When writing a Splunk query that will eventually be used for summary indexing using sitimechart, I have this query:
index=app sourcetype=<removed> host=<removed> earliest=-10d
| eval Success_Count=if(scs=="True",1,0)
| eval Failure_Count=if(scs=="False",0,1)
| timechart span=1d sum(Success_Count) as SuccessCount sum(Failure_Count) as FailureCount count as TotalCount by host
Results are as expected. However, some data was accidentally indexed twice, so I need to remove duplicates. If I'm doing a regular search, I just use | dedup _raw
to remove the identical events. However, if I run the following query, I get zero results returned (no matter where I put | dedup _raw
😞
index=app sourcetype=<removed> host=<removed> earliest=-10d
| dedup _raw
| eval Success_Count=if(scs=="True",1,0)
| eval Failure_Count=if(scs=="False",0,1)
| timechart span=1d sum(Success_Count) as SuccessCount count(Failure_Count) as FailureCount count as TotalCount by host
What am I doing wrong? I'm using Splunk 4.3.2.

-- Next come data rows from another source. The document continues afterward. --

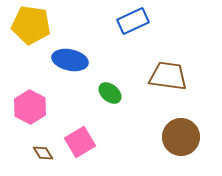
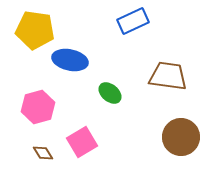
yellow pentagon: moved 4 px right, 5 px down
pink hexagon: moved 8 px right; rotated 16 degrees clockwise
pink square: moved 2 px right
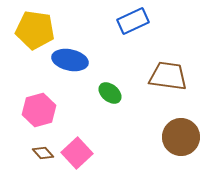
pink hexagon: moved 1 px right, 3 px down
pink square: moved 5 px left, 11 px down; rotated 12 degrees counterclockwise
brown diamond: rotated 10 degrees counterclockwise
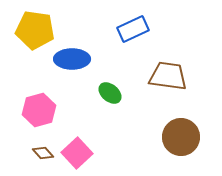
blue rectangle: moved 8 px down
blue ellipse: moved 2 px right, 1 px up; rotated 12 degrees counterclockwise
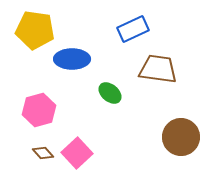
brown trapezoid: moved 10 px left, 7 px up
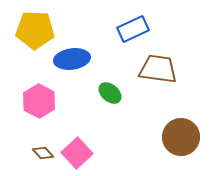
yellow pentagon: rotated 6 degrees counterclockwise
blue ellipse: rotated 8 degrees counterclockwise
pink hexagon: moved 9 px up; rotated 16 degrees counterclockwise
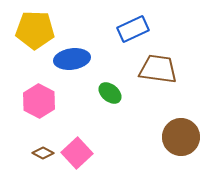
brown diamond: rotated 20 degrees counterclockwise
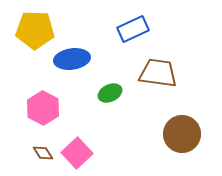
brown trapezoid: moved 4 px down
green ellipse: rotated 65 degrees counterclockwise
pink hexagon: moved 4 px right, 7 px down
brown circle: moved 1 px right, 3 px up
brown diamond: rotated 30 degrees clockwise
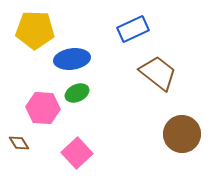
brown trapezoid: rotated 30 degrees clockwise
green ellipse: moved 33 px left
pink hexagon: rotated 24 degrees counterclockwise
brown diamond: moved 24 px left, 10 px up
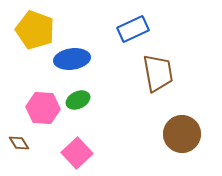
yellow pentagon: rotated 18 degrees clockwise
brown trapezoid: rotated 42 degrees clockwise
green ellipse: moved 1 px right, 7 px down
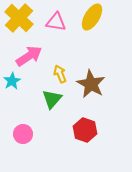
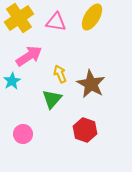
yellow cross: rotated 12 degrees clockwise
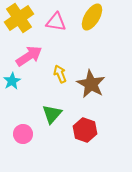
green triangle: moved 15 px down
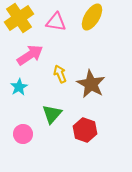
pink arrow: moved 1 px right, 1 px up
cyan star: moved 7 px right, 6 px down
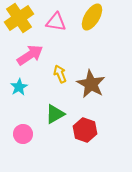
green triangle: moved 3 px right; rotated 20 degrees clockwise
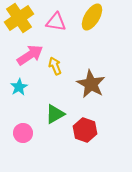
yellow arrow: moved 5 px left, 8 px up
pink circle: moved 1 px up
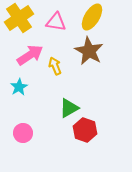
brown star: moved 2 px left, 33 px up
green triangle: moved 14 px right, 6 px up
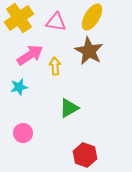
yellow arrow: rotated 18 degrees clockwise
cyan star: rotated 18 degrees clockwise
red hexagon: moved 25 px down
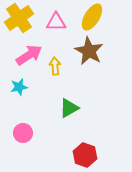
pink triangle: rotated 10 degrees counterclockwise
pink arrow: moved 1 px left
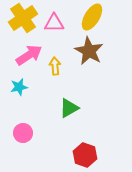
yellow cross: moved 4 px right
pink triangle: moved 2 px left, 1 px down
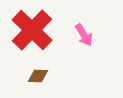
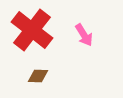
red cross: rotated 6 degrees counterclockwise
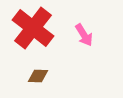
red cross: moved 1 px right, 2 px up
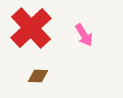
red cross: moved 2 px left; rotated 9 degrees clockwise
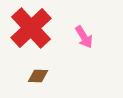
pink arrow: moved 2 px down
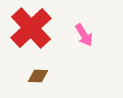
pink arrow: moved 2 px up
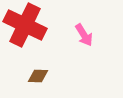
red cross: moved 6 px left, 3 px up; rotated 21 degrees counterclockwise
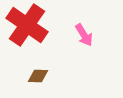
red cross: moved 2 px right; rotated 9 degrees clockwise
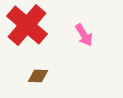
red cross: rotated 6 degrees clockwise
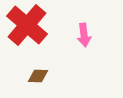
pink arrow: rotated 25 degrees clockwise
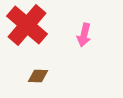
pink arrow: rotated 20 degrees clockwise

They have the same timestamp
Try following
index=app sourcetype=<removed> host=<removed> earliest=-10d
| fields _time, scs,host
| dedup _time, scs,host
| timechart span=1d count(eval(scs="True")) as SuccessCount count(eval(scs="False")) as FailureCount count as TotalCount by host
Is your duplicate records issue resolved?
Okay, thank you for the confirmation. That was written in an internal corporate document and I wasn't getting any summary data in my index -- I was thinking my use of eval on the same line as sitimechart may have been causing that problem (but glad to hear that it shouldnt be). Thanks again.

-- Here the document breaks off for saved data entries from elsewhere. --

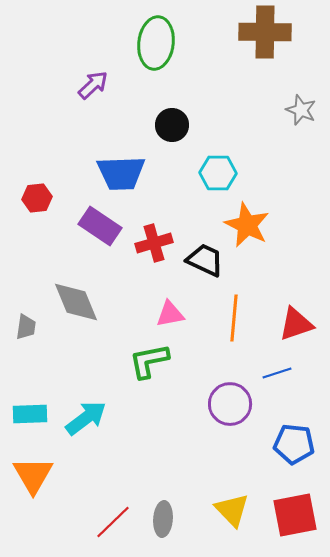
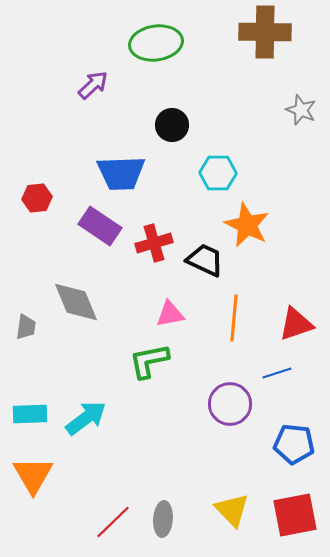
green ellipse: rotated 75 degrees clockwise
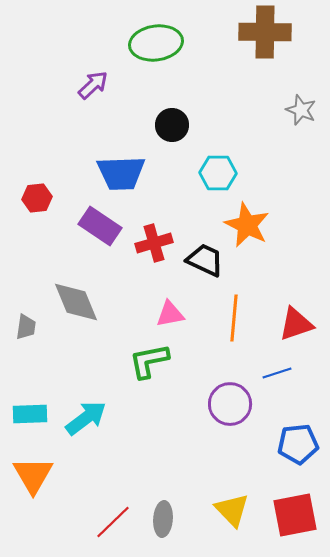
blue pentagon: moved 4 px right; rotated 12 degrees counterclockwise
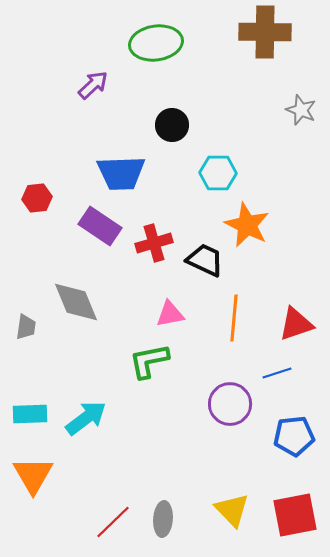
blue pentagon: moved 4 px left, 8 px up
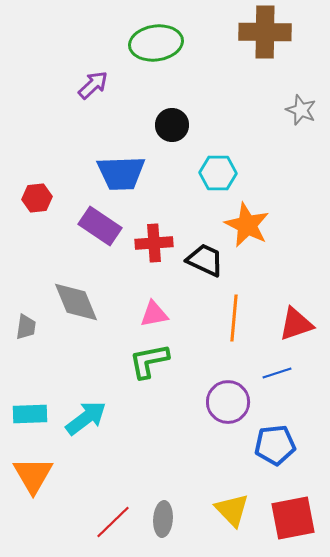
red cross: rotated 12 degrees clockwise
pink triangle: moved 16 px left
purple circle: moved 2 px left, 2 px up
blue pentagon: moved 19 px left, 9 px down
red square: moved 2 px left, 3 px down
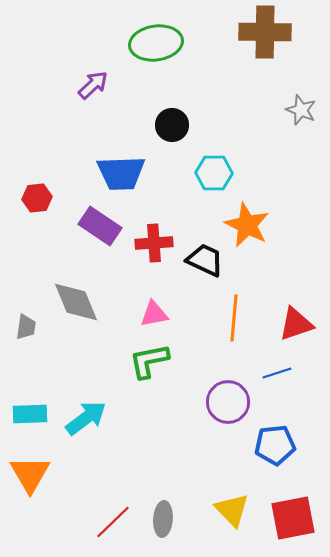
cyan hexagon: moved 4 px left
orange triangle: moved 3 px left, 1 px up
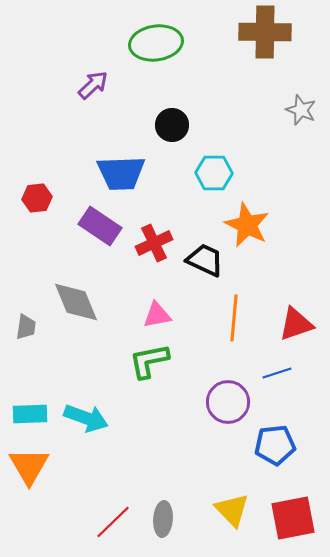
red cross: rotated 21 degrees counterclockwise
pink triangle: moved 3 px right, 1 px down
cyan arrow: rotated 57 degrees clockwise
orange triangle: moved 1 px left, 8 px up
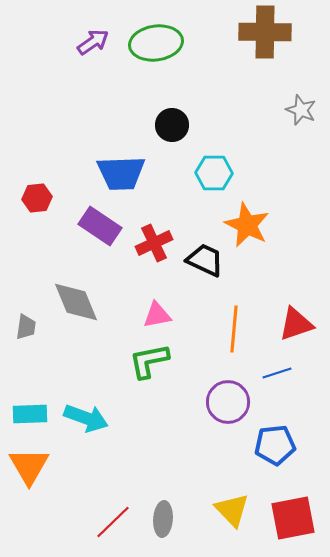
purple arrow: moved 43 px up; rotated 8 degrees clockwise
orange line: moved 11 px down
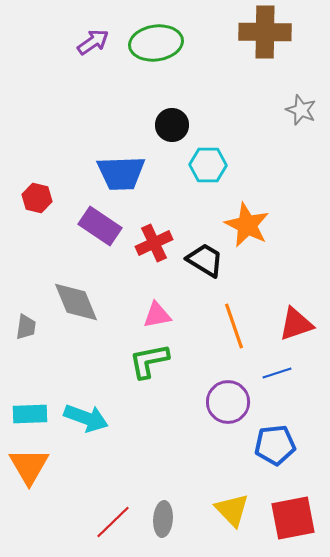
cyan hexagon: moved 6 px left, 8 px up
red hexagon: rotated 20 degrees clockwise
black trapezoid: rotated 6 degrees clockwise
orange line: moved 3 px up; rotated 24 degrees counterclockwise
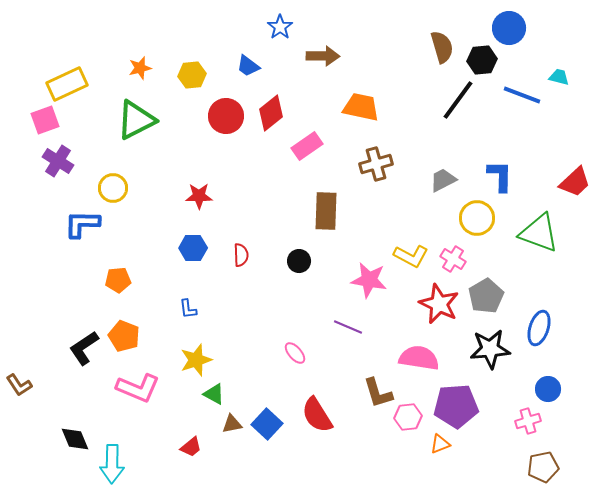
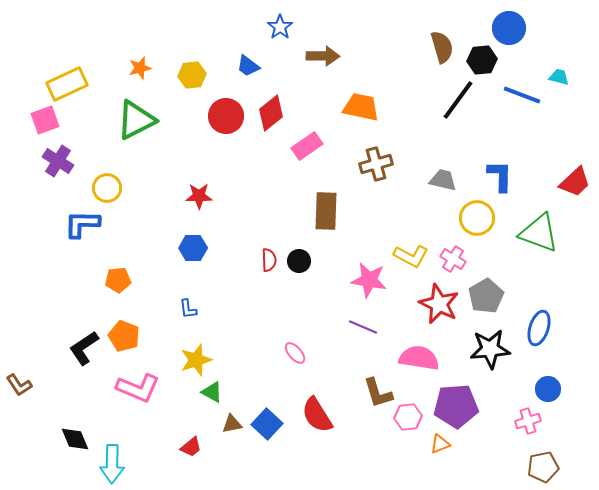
gray trapezoid at (443, 180): rotated 40 degrees clockwise
yellow circle at (113, 188): moved 6 px left
red semicircle at (241, 255): moved 28 px right, 5 px down
purple line at (348, 327): moved 15 px right
green triangle at (214, 394): moved 2 px left, 2 px up
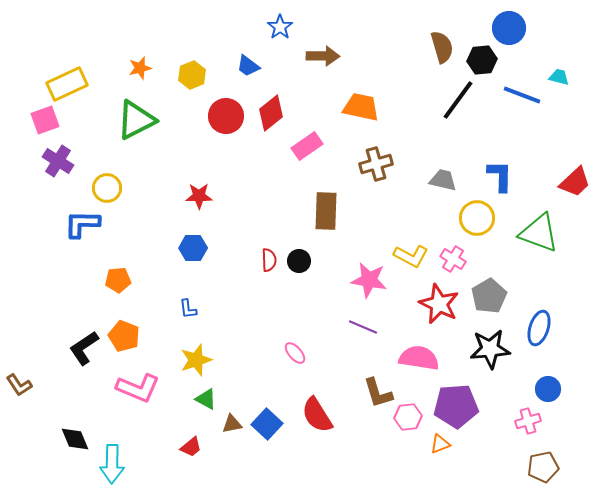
yellow hexagon at (192, 75): rotated 16 degrees counterclockwise
gray pentagon at (486, 296): moved 3 px right
green triangle at (212, 392): moved 6 px left, 7 px down
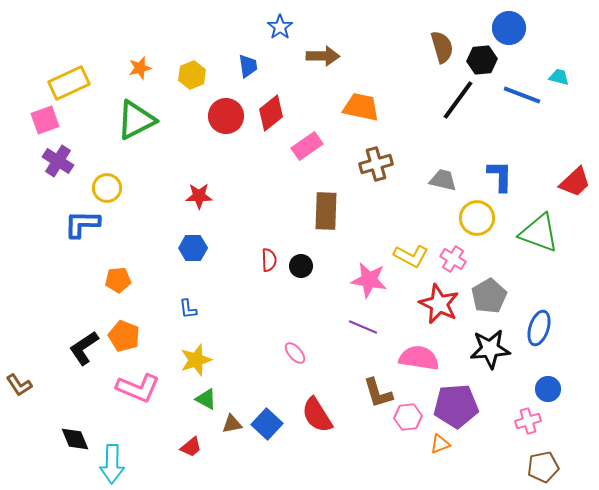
blue trapezoid at (248, 66): rotated 135 degrees counterclockwise
yellow rectangle at (67, 84): moved 2 px right, 1 px up
black circle at (299, 261): moved 2 px right, 5 px down
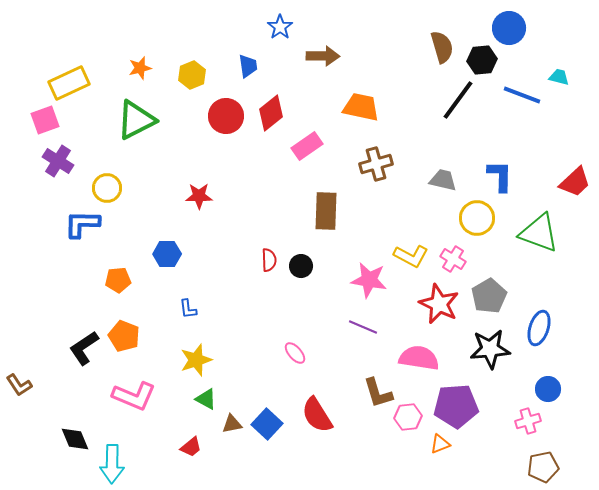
blue hexagon at (193, 248): moved 26 px left, 6 px down
pink L-shape at (138, 388): moved 4 px left, 8 px down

I am able to use eval() in the sameline as sitimechart command (and don't see any restriction about same in the documentation).
I was under the impression that I couldn't use eval()
on the same line as sitimechart (which I will be switching over to once I've ironed out this duplicate problem). Is that not correct? This is essentially what my query looked like originally.
True, best approach would to be to include all the fields which make an event unique in the "fields" and "dedup" clause, so that all those legit events are not getting filtered out.
Careful with that. Depending on the volume and timestamp extraction you can have many legit non-duplicate events with the same timestamp that will hidded by deduping _time.
When you said the data was duplicated, duplicate events have same timestamp or different?
There's a type-o on the eval Failure_Count
line, but the reCaptcha blocked me from editing 😞 Edit: there should have been sum(), sum(), count
but again, captcha is keeping me from fixing that.